第一話 猿でもわかる謙り方講座 

俺を脅す人間が持つ刀は黒く、その黒い刃の中にはメカニカルな軌跡を描く赤い線があった。


最近流行ってるソシャゲの美少女が持つような、未来感と日本刀の良さを組み合わせたデザイン。


オモチャにも似た質感だがその切れ味は“ホンモノ“だ。


そのホンモノを、頸動脈の直上にあてられている。ならばする事はただ一つ。


服従だ。


「外で散歩してたら壁にぶつかって、なんかここにいました。目的とかは無いです。マジで」


俺は今の状況のありのままを伝えた。


「お前舐めてんのかそんなわけねぇだろこの野郎ッッッッ!!!!」


「ヒュッ! マジですから! 本当なんですって! アッ痛い痛い!!」


メカニカルポン刀を当てるがより強くなり、痛みがさらに増す。


に来れんのはゲートから転移魔法使ったやつだけなんだよ! 国認の上級探検者しか来てねぇようなとこだ! それがなんだァ? 壁にぶつかったらテレポートしたァ? 小4でもマシな言い訳吐くぞコラァ!」


「ちょっと待って僕もわかんないんですって! 本当に敵意とか、やましい気持ちとか無いんで! マジで! 靴も舐めれますよ! いや舐めさせてください!」


「何言ってんだお前マジで気持ち悪いな!?」


こうなったら自分は不審者では無いことを全力で示すしかない。

尊厳もプライドも捨てて赦しを乞うしかない!

命がなけりゃ所詮無用の長物……生き延びて後から拾えばいい!


「ほら、舐めさせてください! 綺麗にしますよ!全力で! だから………ね、その刀下げてもらって、ね??」


ダッラダラ冷や汗が背中を流れる。意外と伝う速さが遅いその汗だけが、時間が過ぎることを示してくれる。


腰まで汗が流れるほどの時間が経ち、ようやくポン刀が首から離れた。


振り返ると刀を持った銀髪のイケメンが立っていた。妙にカジュアルな服装が例のポン刀とマッチしていた。


マジでソシャゲの登場人物じゃねーか!……と心の中でツッコミを思わず入れてしまうほどの顔の良さ。


同時に身長も高く、服の上からでもわかる筋肉量。


あまりにもイケててムカつくが……靴を舐めて謙るのが今生き延びる為の最善策。


ここがどこかはわからないが、ゲートだの魔法だの言い出してマジモンの武器を突きつけるような危ない人なら尚更だ。


「じゃ、靴の方いかせてもらいま〜〜〜」


「おい待て! 本当に舐めるのかよ!? いい、いい!舐めなくていいから! 」


「いやもう男に二言ないんで」


「それはさせる側のセリフだろ!ざけんな! 何でお前みたいな不審者に3万もするスニーカー舐められないといけないんだよ!」


うーん。
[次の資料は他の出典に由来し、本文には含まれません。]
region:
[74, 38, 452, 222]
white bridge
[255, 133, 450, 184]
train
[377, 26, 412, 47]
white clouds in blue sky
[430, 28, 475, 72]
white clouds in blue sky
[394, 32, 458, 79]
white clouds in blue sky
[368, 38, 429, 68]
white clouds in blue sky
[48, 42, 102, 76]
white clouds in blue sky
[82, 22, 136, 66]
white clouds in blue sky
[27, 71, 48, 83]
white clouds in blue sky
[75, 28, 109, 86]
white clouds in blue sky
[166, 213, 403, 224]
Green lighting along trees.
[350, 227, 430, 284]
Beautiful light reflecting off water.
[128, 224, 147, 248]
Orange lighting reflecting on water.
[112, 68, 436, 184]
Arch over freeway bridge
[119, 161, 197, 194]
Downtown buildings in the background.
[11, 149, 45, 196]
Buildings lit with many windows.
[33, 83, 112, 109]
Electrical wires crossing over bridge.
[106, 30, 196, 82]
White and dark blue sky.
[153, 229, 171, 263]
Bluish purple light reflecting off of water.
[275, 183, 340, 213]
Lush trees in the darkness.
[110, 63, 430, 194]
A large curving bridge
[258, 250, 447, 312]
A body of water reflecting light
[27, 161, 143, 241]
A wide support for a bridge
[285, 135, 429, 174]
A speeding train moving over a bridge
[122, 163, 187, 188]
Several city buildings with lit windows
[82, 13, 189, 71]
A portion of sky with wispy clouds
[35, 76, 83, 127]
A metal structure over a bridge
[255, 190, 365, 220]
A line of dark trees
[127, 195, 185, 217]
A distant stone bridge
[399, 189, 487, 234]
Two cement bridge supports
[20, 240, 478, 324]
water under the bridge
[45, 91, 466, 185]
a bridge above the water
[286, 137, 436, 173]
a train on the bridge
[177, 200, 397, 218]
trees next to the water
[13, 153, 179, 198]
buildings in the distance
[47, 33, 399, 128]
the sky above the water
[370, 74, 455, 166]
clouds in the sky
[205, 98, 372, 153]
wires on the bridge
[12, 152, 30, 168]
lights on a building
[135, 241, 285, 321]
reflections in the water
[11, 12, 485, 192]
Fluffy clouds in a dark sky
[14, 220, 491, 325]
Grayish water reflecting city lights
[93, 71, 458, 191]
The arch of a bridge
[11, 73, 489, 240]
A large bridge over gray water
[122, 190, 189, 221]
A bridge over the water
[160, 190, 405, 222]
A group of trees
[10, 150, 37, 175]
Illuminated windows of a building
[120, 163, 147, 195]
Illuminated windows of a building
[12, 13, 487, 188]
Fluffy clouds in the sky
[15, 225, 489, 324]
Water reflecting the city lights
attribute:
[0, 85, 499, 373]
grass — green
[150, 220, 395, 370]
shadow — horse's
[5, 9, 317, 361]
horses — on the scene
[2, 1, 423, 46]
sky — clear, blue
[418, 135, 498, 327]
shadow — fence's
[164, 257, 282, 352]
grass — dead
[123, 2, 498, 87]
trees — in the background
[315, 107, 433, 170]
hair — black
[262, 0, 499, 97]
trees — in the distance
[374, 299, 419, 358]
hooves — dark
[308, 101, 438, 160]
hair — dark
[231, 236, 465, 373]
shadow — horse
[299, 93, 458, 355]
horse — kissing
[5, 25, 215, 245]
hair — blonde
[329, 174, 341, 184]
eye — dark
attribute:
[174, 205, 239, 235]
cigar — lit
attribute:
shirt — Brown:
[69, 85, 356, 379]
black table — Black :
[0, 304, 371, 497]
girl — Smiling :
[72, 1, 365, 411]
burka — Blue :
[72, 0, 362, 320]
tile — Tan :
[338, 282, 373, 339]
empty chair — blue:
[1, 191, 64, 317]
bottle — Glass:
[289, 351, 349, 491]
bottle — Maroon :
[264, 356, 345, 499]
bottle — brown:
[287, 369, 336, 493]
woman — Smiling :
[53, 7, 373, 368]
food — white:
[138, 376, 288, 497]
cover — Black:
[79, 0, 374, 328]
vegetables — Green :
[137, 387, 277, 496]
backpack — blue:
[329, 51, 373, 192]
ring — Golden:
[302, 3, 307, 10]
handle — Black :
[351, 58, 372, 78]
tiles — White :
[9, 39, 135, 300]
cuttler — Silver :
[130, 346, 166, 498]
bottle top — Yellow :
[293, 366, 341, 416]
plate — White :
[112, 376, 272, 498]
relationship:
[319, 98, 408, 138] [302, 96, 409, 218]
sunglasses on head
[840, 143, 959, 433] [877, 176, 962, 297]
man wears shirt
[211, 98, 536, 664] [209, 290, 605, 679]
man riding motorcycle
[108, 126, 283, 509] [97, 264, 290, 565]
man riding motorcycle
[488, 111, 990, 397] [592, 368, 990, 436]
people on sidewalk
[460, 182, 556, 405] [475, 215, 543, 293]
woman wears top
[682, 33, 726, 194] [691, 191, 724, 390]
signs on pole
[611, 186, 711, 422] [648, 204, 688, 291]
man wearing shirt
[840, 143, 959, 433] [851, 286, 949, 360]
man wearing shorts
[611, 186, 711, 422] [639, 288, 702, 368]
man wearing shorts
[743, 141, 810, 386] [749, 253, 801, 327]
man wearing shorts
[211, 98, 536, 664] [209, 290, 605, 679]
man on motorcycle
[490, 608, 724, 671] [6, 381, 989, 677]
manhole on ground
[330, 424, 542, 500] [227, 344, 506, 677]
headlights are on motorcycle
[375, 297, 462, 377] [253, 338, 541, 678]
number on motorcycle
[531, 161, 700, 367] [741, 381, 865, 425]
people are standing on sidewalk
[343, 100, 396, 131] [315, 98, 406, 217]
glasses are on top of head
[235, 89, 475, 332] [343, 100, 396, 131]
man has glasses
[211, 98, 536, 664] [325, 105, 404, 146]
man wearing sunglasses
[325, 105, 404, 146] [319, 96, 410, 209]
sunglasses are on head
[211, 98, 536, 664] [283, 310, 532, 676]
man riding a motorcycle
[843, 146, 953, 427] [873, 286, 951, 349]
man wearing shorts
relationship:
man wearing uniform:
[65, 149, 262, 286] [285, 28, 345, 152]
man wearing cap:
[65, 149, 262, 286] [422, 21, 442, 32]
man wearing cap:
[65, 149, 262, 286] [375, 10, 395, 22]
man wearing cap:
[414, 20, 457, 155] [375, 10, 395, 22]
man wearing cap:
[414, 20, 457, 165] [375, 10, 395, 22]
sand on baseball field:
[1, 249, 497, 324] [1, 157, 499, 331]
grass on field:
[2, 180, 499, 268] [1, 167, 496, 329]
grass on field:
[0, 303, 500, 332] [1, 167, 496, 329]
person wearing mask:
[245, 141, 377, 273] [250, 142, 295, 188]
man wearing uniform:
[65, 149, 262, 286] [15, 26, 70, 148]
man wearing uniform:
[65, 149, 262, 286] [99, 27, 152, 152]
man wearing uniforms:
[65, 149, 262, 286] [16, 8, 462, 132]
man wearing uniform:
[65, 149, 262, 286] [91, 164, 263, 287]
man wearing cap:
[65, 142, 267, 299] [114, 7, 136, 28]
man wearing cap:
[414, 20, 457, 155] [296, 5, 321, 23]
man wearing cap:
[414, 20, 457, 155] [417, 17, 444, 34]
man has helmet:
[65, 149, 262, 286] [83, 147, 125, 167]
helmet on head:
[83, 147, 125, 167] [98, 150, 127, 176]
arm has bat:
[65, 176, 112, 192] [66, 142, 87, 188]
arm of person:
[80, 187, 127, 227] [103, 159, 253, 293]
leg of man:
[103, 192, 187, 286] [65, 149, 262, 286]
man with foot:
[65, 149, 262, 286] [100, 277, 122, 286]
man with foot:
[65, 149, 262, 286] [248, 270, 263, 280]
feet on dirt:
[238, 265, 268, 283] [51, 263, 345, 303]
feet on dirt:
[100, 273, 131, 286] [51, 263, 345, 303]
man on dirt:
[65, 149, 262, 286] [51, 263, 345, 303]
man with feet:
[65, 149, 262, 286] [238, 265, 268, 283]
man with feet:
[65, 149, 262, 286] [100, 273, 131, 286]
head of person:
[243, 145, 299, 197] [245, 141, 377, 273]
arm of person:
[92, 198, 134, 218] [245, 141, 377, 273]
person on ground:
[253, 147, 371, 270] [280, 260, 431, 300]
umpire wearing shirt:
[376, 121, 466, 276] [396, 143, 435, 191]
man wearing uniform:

俺はもう気持ちが靴舐めるモードに切り替えてるから、名残惜しい(?)気がするが……そんなに嫌ならやめておくか…。


「わかりました。ところでここどこすか?」


俺は頭を上げ彼に向き直る。傷は浅いとは言え首筋が妙に痛む。


「質問の前に、お前に治癒魔法を使う。に無許可で来てる人間とはいえ、無実のやつに怪我を負わせて申し訳ない。」


「チユマホウ? なんですかそれ」


「いいから、あまり動くなよ———治癒ヒール。」


訳のわからん言葉を言ったかと思えば、首の傷が一瞬で治った。


あまりにも全快スピードが早すぎて気持ち悪くなるくらいだ。


取り敢えず、目の前のこのイケメンはまだフツーの人間だ。良かった。